::: SELECTION

We find it valuable–every so often, in these pages–to restate, almost word for word, some thoughts that first appeared in this magazine five and a half years ago.
Now we do this for two very good reasons: [1] the particular ideas and concepts in question can, we feel, do more to give you a handle on the trying times ahead–as if the ones already here weren’t bad enough!–than anything else we know, and [2] MOTHER EARTH NEWS’ circulation and readership keep mushrooming so rapidly that–as “old hat” as the following ideas may now be to some of this periodical’s “family”–we know the thoughts in this column will still be brand new and useful to hundreds of thousands of others.
We’re talking about the penetrating overview of history first published by Walter Prescott Webb back in 1952 (The Great Frontier). Webb was an amazing man. He had the answers then–as early as 1950–that most of us are just beginning to grope for now. If the world’s politicians, economists, and captains of industry had only listened to him then, we most certainly wouldn’t be facing the mess we’re all in today.
Webb’s thesis, vastly compressed, is that Western Europe was–from about 1300 to 1500–virtually static. It had an area of approximately 3,750,000 square miles and an estimated population of 100,000,000 people. And that was it. Period. Decade after decade. The carrying capacity of the day-to-day world known by the average inhabitant of Western Europe had been reached.
“Progress” and “growth”–the concepts that modern society values so highly–would have baffled medieval Europe’s typical citizen. There were very few entrepreneurs back then because there was almost no wealth to manipulate. Opportunities for the accumulation of excess capital, the investment of such funds, or the drawing of interest on them were so sparse that public banking was completely unknown and private banks were few, far between, and used only by a handful of popes, monarchs, and emperors.

::::::
::: RECORDS SHOWN

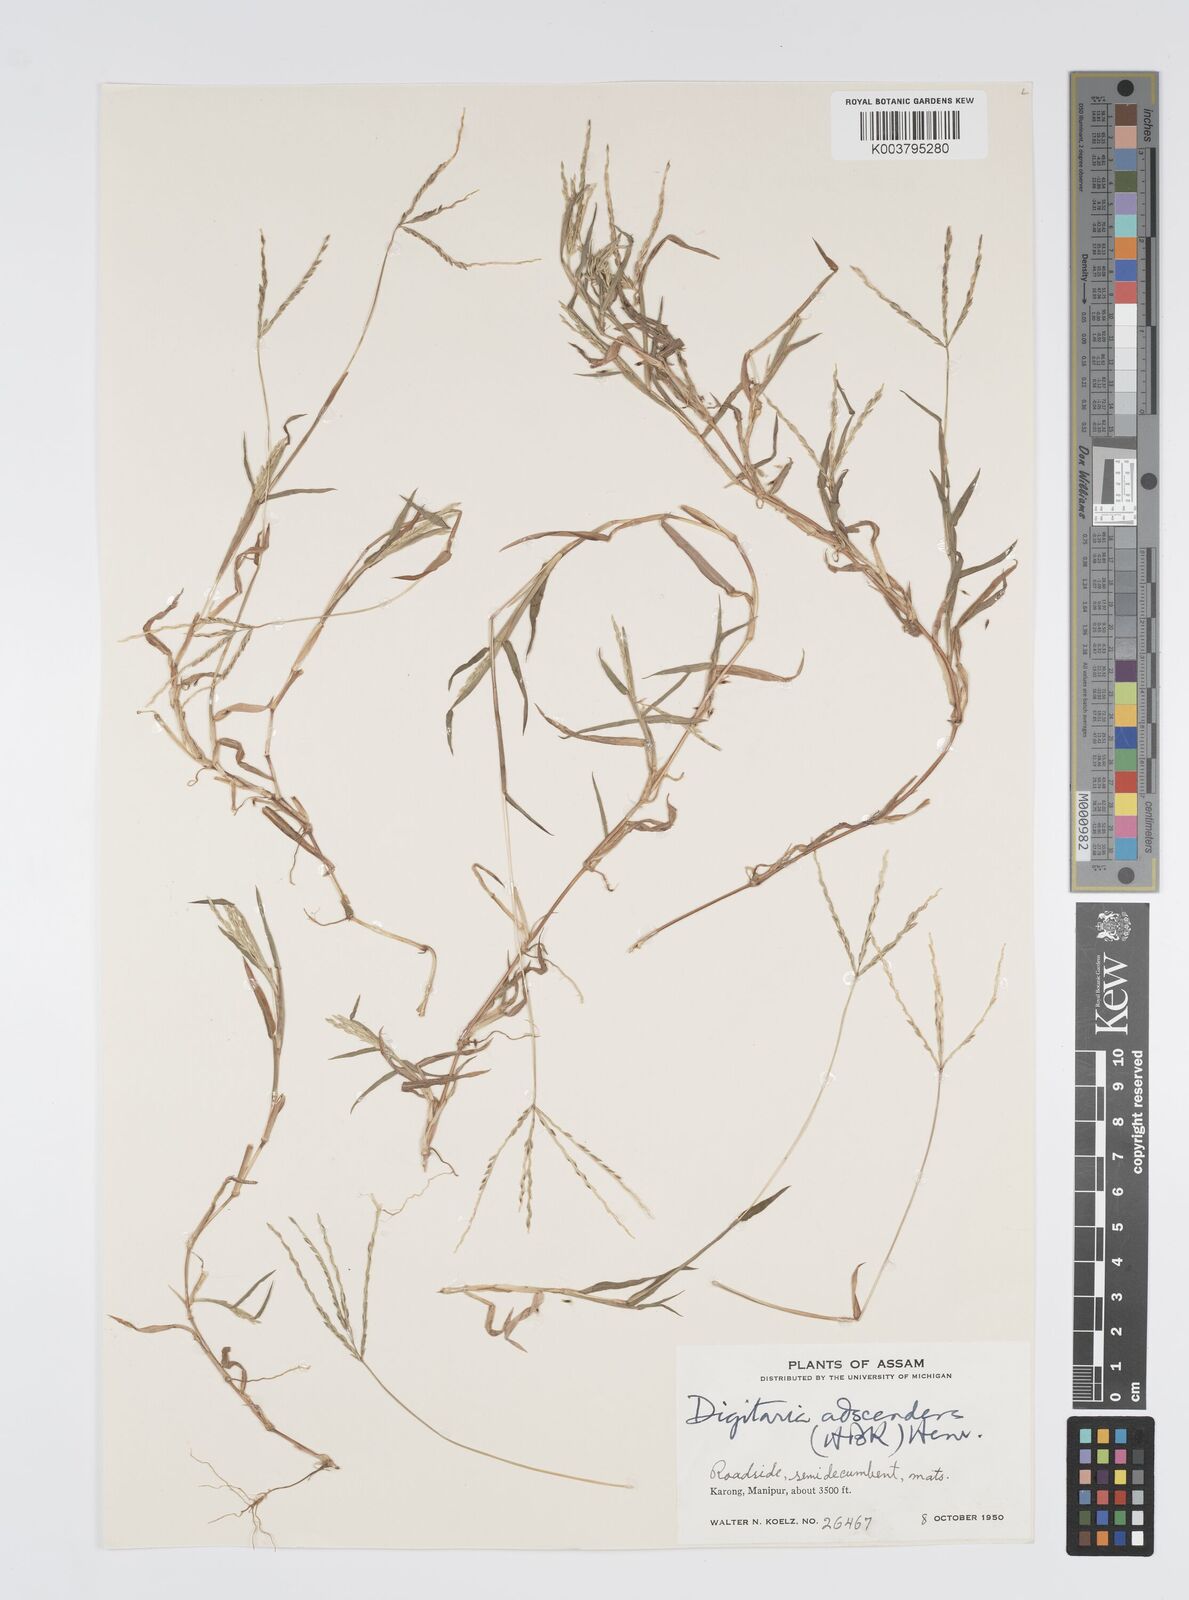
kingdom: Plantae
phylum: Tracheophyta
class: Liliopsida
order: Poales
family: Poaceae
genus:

::::::

(TASK GOAL): Carry on the column about Walter Prescott Webb's The Great Frontier, starting right after its last sentence.

(ANSWER BELOW):
For that matter, just staying alive was a major accomplishment in Europe during the Middle Ages. The continent’s population was static because it had reached a semi-starvation, subsistence balance on the land it inhabited. There wasn’t really enough food to go around. Europe had reached its “limits of growth” and its citizens lived in a mean, brutish, closed little world. Death–with its possibility of Heaven–offered most inhabitants of the continent their only hope of escape.
And then–suddenly and within the merest eyeblink of time as the planet measures its age–Europe was buried in an absolute avalanche of riches. In a twinkling, the land available to its people was increased five times over by the “discovery” of and claims made upon North America, South America, South Africa, Australia, New Zealand, and hundreds of islands in oceans hardly known before.
Thanks to the plundering of these new–to them–lands, the amount of gold and silver handled by the inhabitants of Europe was multiplied 15 times over. The grains, fibers, timber, furs, base metals, and many other material goods already known to Europeans poured down upon them in a stream hundreds of times larger than they had ever dared hope for. And exotic new foods and trade goods–such as chocolate, rubber, corn, pumpkins, quinine, tobacco, potatoes, buffalo robes, and kangaroo pelts–further surprised, delighted, and enriched them.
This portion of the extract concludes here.